Welcome to the Gullah and the Gullah Islands. The Gullah Islands are historically a region that spanned the Coastal Plains and Sea Islands of North Carolina, South Carolina, Georgia and Florida- the whole area is also known as the Gullah Geechee Corridor. The residents are called the Gullahs and they are the descendants of the enslaved West Africans who lived in the region prior to and since the Civil War. They known for preserving their African cultural heritage and linguistics more than any other African American community in the United States. The Gullah language, called Geechee is a mix of English Creole that contain many African influenced words, grammar and sentence structure.
Most people are not aware that the vast majority of slaves arrived in America through the sea islands of South Carolina, the birthplace of our Gullah culture. Anita Singleton-Prather is changing that one story and performance at a time by showcasing and promoting the history of these treasured African Americans.
Singleton-Prather, is a native of the Sea Islands in Beaufort County, South Carolina and is known as The First Lady of Gullah™ . She’s a master storyteller, singer, actress, educator and historian, known along the South Carolina coast for her educational performances about Gullah History. She’s also the founder, director and producer of the musical performance group the Gullah Kinfolk. She plays a character, she created based on her grandmother called, “Aunt Pearlie Sue” who entertains and educates the audience with Gullah inspired folktales about the African experience in America for over the last ten years.

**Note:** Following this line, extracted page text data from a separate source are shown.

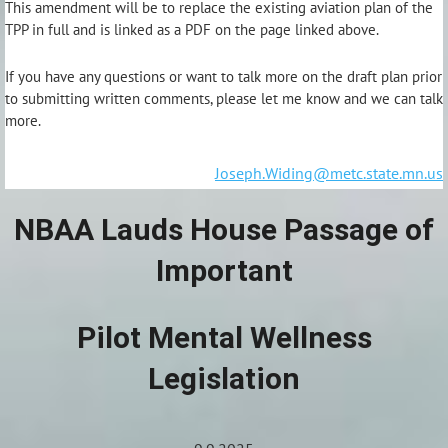
This amendment will be to replace the existing aviation plan of the
TPP in full and is linked as a PDF on the page linked above.
If you have any questions or want to talk more on the draft plan prior
to submitting written comments, please let me know and we can talk
more.
Joseph.Widing@metc.state.mn.us
NBAA Lauds House Passage of
Important
Pilot Mental Wellness
Legislation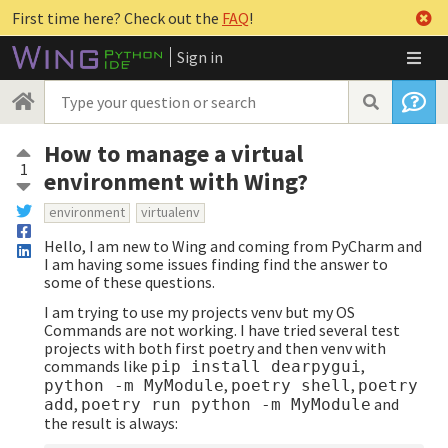
First time here? Check out the
FAQ
!
Sign in
How to manage a virtual
1
environment with Wing?
environment
virtualenv
Hello, I am new to Wing and coming from PyCharm and
I am having some issues finding find the answer to
some of these questions.
I am trying to use my projects venv but my OS
Commands are not working. I have tried several test
projects with both first poetry and then venv with
commands like
,
pip install dearpygui
,
,
python -m MyModule
poetry shell
poetry
,
and
add
poetry run python -m MyModule
the result is always: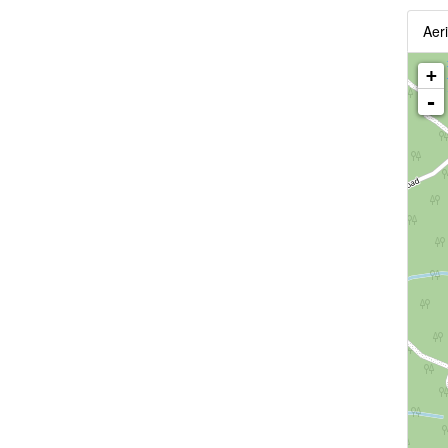
Aeri
+
-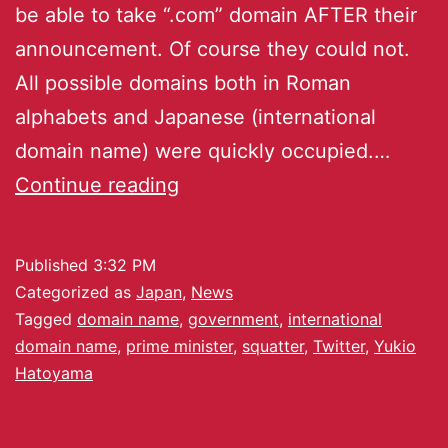
be able to take “.com” domain AFTER their
announcement. Of course they could not.
All possible domains both in Roman
alphabets and Japanese (international
domain name) were quickly occupied.…
Continue reading
Published
3:32 PM
Categorized as
Japan
,
News
Tagged
domain name
,
government
,
international
domain name
,
prime minister
,
squatter
,
Twitter
,
Yukio
Hatoyama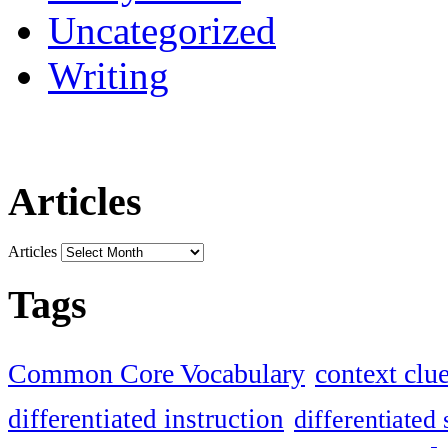
Uncategorized
Writing
Articles
Articles
Tags
Common Core Vocabulary
context clu
differentiated instruction
differentiated 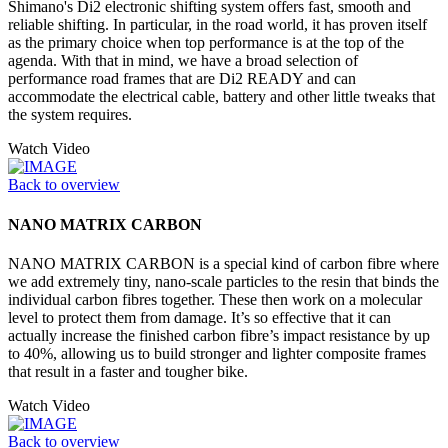
Shimano's Di2 electronic shifting system offers fast, smooth and
reliable shifting. In particular, in the road world, it has proven itself
as the primary choice when top performance is at the top of the
agenda. With that in mind, we have a broad selection of
performance road frames that are Di2 READY and can
accommodate the electrical cable, battery and other little tweaks that
the system requires.
Watch Video
Back to overview
NANO MATRIX CARBON
NANO MATRIX CARBON is a special kind of carbon fibre where
we add extremely tiny, nano-scale particles to the resin that binds the
individual carbon fibres together. These then work on a molecular
level to protect them from damage. It’s so effective that it can
actually increase the finished carbon fibre’s impact resistance by up
to 40%, allowing us to build stronger and lighter composite frames
that result in a faster and tougher bike.
Watch Video
Back to overview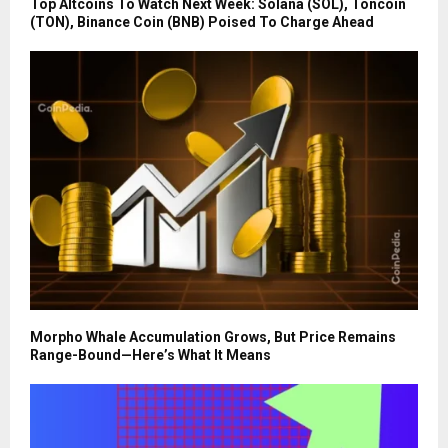
Top Altcoins To Watch Next Week: Solana (SOL), Toncoin
(TON), Binance Coin (BNB) Poised To Charge Ahead
Morpho Whale Accumulation Grows, But Price Remains
Range-Bound—Here’s What It Means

It is based on these performances and love of the Gullah culture that Singleton-Prather partnered with Ron Small to co- write and co-produce Circle Unbroken: A Gullah Journey from Africa to America. Part musical and part documentary, it chronicles the South Carolina Gullah history and culture in significant locations like parts of Sea Island and Beaufort, S.C. The documentary was picked up by PBS in 2015 for distribution nationwide on the network and will run for three years, ensuring as many people can partake of this rich heritage.